■ EXTRAIT CITÉ
—————
Quand un dossier TMDL représente un modèle sémantique, un fichier PBIR (Power BI ehanced report format, également en préversion) rassemble la définition d’un rapport et ses paramètres principaux, dont le modèle sémantique. Il est stocké dans le dossier de rapport de projet dans Power BI Desktop (le fichier PBIR est différent du fichier PBIB, qui contient un pointeur vers un dossier de rapport ou l’entièreté des métadonnées d’un rapport).
Rui RomanoPrincipal Program Manager, Microsoft
« C’est la première fois que nous rendons public, avec de la documentation, notre format de rapport », indique Rui Romano, principal program manager chez Microsoft, dans une vidéo publiée sur YouTube le 12 juin dernier. « Cela va permettre de contrôler les sources dans une expérience de codéveloppement. Chaque visuel, page, bookmark aura son propre fichier JSON et un schéma JSON qui permettra de comprendre les propriétés et rendre réutilisables certains éléments, dont les matrices de rapports ». Pour les développeurs, cela pourrait faciliter l’édition de rapports en batch afin d’y appliquer la même charte graphique ou les mêmes configurations de visualisation pour des diagrammes similaires.
Pour l’instant, le format PBIR n’est pas compatible avec les fonctions de production de rapports PDF et PPTX ni avec Susbscriptions, Power BI Mobile, et Embedded.
Microsoft entend également simplifier l’expérience d’utilisation pour les nouveaux usagers finaux. C’est pour cela qu’il a refondu les infobulles et intégré cet ajout par défaut en mai et qu’il a revu différents éléments d’interface depuis l’année dernière.
Un renouveau qui doit encore faire ses preuves, selon Gartner
Dans son Magic Quadrant consacré aux plateformes BI et analytiques, publié le 20 juin 2024, Gartner place Microsoft Power BI comme un leader clairement séparé du peloton formé par ses concurrents Qlik, Google, Oracle, Tableau et ThoughSpot. « Au cours des quatre dernières années, Microsoft est devenu le fournisseur dominant sur le marché des plateformes ABI grâce à une combinaison de prix bas, de fonctionnalités complètes et d’intégration avec un écosystème largement déployé qui comprend Microsoft 365, Azure et Dynamics », assurent les analystes. Outre les apports de Copilot, Gartner note que les travaux autour de Fabric et l’intégration avec Power Apps et Power Automate sont des forces.
—————
[Entrées de données extraites]
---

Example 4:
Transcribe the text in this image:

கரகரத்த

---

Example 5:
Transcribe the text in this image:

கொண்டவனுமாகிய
—————
■ TRAVAIL DEMANDÉ
(a) D’après l’extrait cité, à quelle date la vidéo de Rui Romano a-t-elle été publiée sur YouTube ?
(b) Ces affirmations concordent-elles avec l’extrait cité ? Pour chacune, répondez par oui ou non en citant les mots décisifs. (i) Le format PBIR est compatible avec Power BI Mobile. (ii) Le Magic Quadrant de Gartner a été publié le 20 juin 2024. (iii) Chaque visuel aura son propre fichier JSON.
(c) Reproduisez fidèlement le passage de l’extrait cité qui commence à « Rui RomanoPrincipal Program » et se termine à « des diagrammes similaires. ».

■ CORRIGÉ
(a) Le 12 juin.

(b)
(i) Non : « le format PBIR n’est pas compatible avec les fonctions de production de rapports PDF et PPTX ni avec Susbscriptions, Power BI Mobile, et Embedded ».
(ii) Oui : « publié le 20 juin 2024 ».
(iii) Oui : « Chaque visuel, page, bookmark aura son propre fichier JSON ».

(c)
Rui RomanoPrincipal Program Manager, Microsoft
« C’est la première fois que nous rendons public, avec de la documentation, notre format de rapport », indique Rui Romano, principal program manager chez Microsoft, dans une vidéo publiée sur YouTube le 12 juin dernier. « Cela va permettre de contrôler les sources dans une expérience de codéveloppement. Chaque visuel, page, bookmark aura son propre fichier JSON et un schéma JSON qui permettra de comprendre les propriétés et rendre réutilisables certains éléments, dont les matrices de rapports ». Pour les développeurs, cela pourrait faciliter l’édition de rapports en batch afin d’y appliquer la même charte graphique ou les mêmes configurations de visualisation pour des diagrammes similaires.